Detection
The Detector task supports anchor-free YOLO heads (v8, v9, v10, v11, v12,
v26). It letterboxes the image, runs the model, decodes the anchors, applies
NMS, and maps the boxes back to the original-image pixels.
Building the detector
from ort_vision_sdk import Detector
det = Detector(
"yolov8n.onnx",
head="yolo", # decoder family (default covers v8..v26)
labels="coco", # default — 80-class COCO preset
input_size=(640, 640), # default used for letterboxing
conf_threshold=0.25, # default minimum score
iou_threshold=0.45, # default NMS IoU
max_detections=300, # cap on detections per image
)
import { Detector } from "@mauriciobenjamin700/ort-vision-sdk-web";
const det = await Detector.create("/models/yolov8n.onnx", {
head: "yolo", // default
labels: "coco", // default
inputSize: [640, 640], // default
confThreshold: 0.25, // default
iouThreshold: 0.45, // default
});
Predicting
result = det.predict("street.jpg")[0]
The bulk Boxes view
The boxes view mirrors Ultralytics' Boxes interface:
print(result.boxes.xyxy) # (N, 4) absolute pixels [x1, y1, x2, y2]

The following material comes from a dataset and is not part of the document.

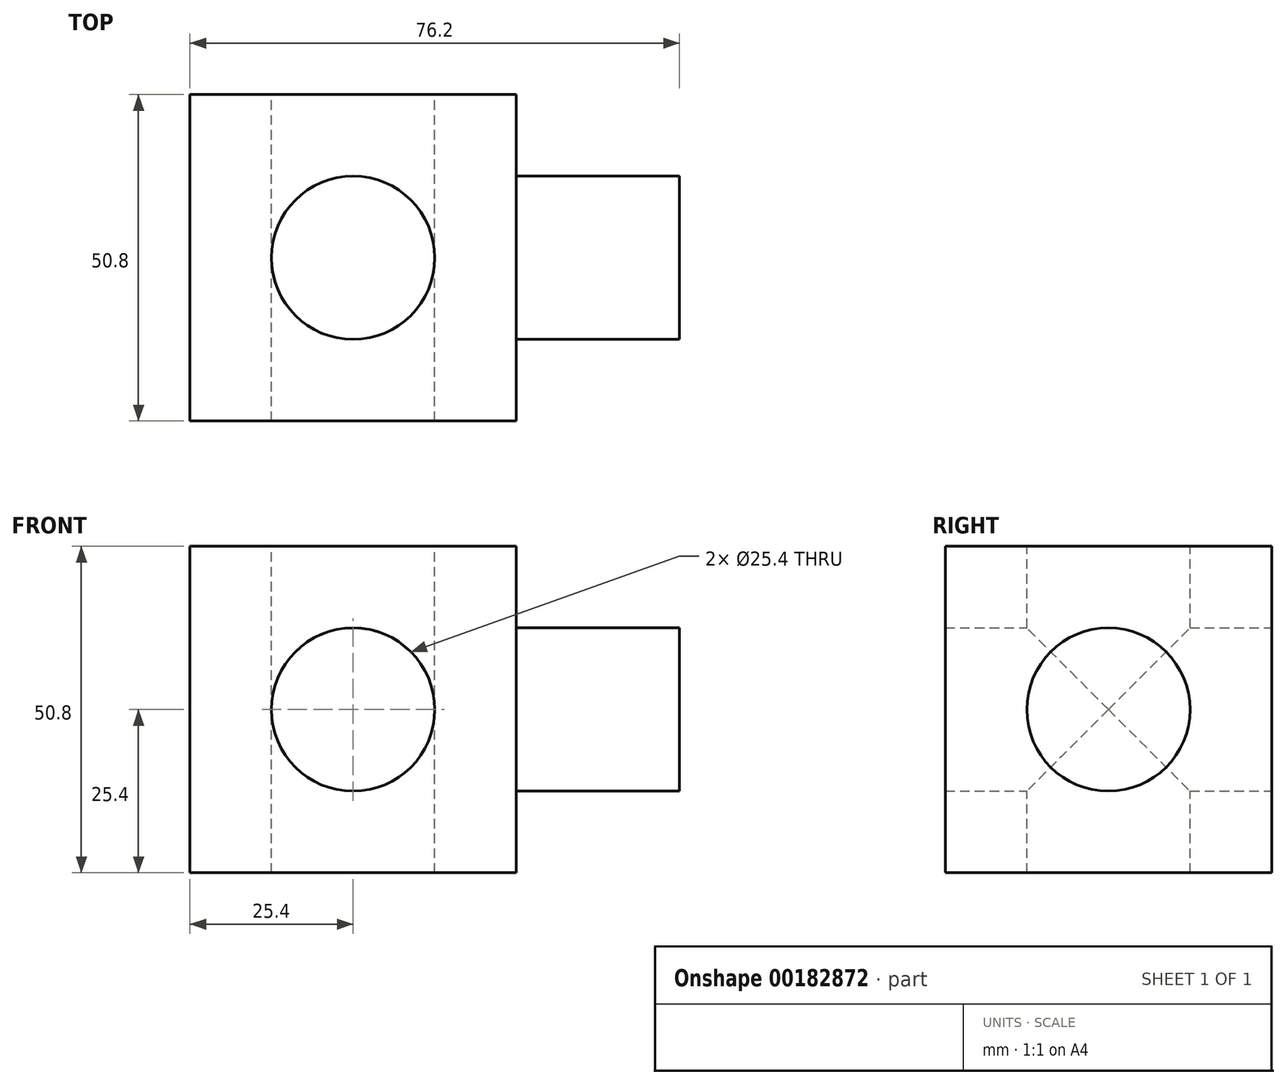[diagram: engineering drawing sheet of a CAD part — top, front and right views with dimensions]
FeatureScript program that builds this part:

print(result.boxes.xywh) # (N, 4) [cx, cy, w, h]
print(result.boxes.xyxyn) # (N, 4) normalized
print(result.boxes.xywhn) # (N, 4) normalized [cx, cy, w, h]
print(result.boxes.cls) # (N,) int64
print(result.boxes.conf) # (N,) float64
print(result.boxes.data) # (N, 6) [x1, y1, x2, y2, conf, cls]
On Web, result.boxes exposes the same attributes.
Per-instance
for d in result:
print(d.name, d.conf, d.box.xyxy)
# d.cropped_image: HWC uint8 RGB ndarray of the box crop
for (const d of result) {
console.log(d.className, d.confidence, d.bbox.asXyxy());
// d.croppedImage: RGBImage of the box region
}
The Web BoundingBox exposes asXyxy() and asXywh().
Per-call overrides
You can override thresholds and filter classes on each predict():
result = det.predict(
"img.jpg",
conf_threshold=0.4,
iou_threshold=0.5,
classes=[0, 16], # keep only these classes (e.g. person and dog)
)[0]
const result = (await det.predict("/img.jpg", {
confThreshold: 0.4,
iouThreshold: 0.5,
classes: [0, 16],
}))[0];
Common patterns
Filter by class
people = [d for d in result if d.name == "person"]
Save crops
from PIL import Image
for i, d in enumerate(result):
Image.fromarray(d.cropped_image).save(f"crop_{i}.png")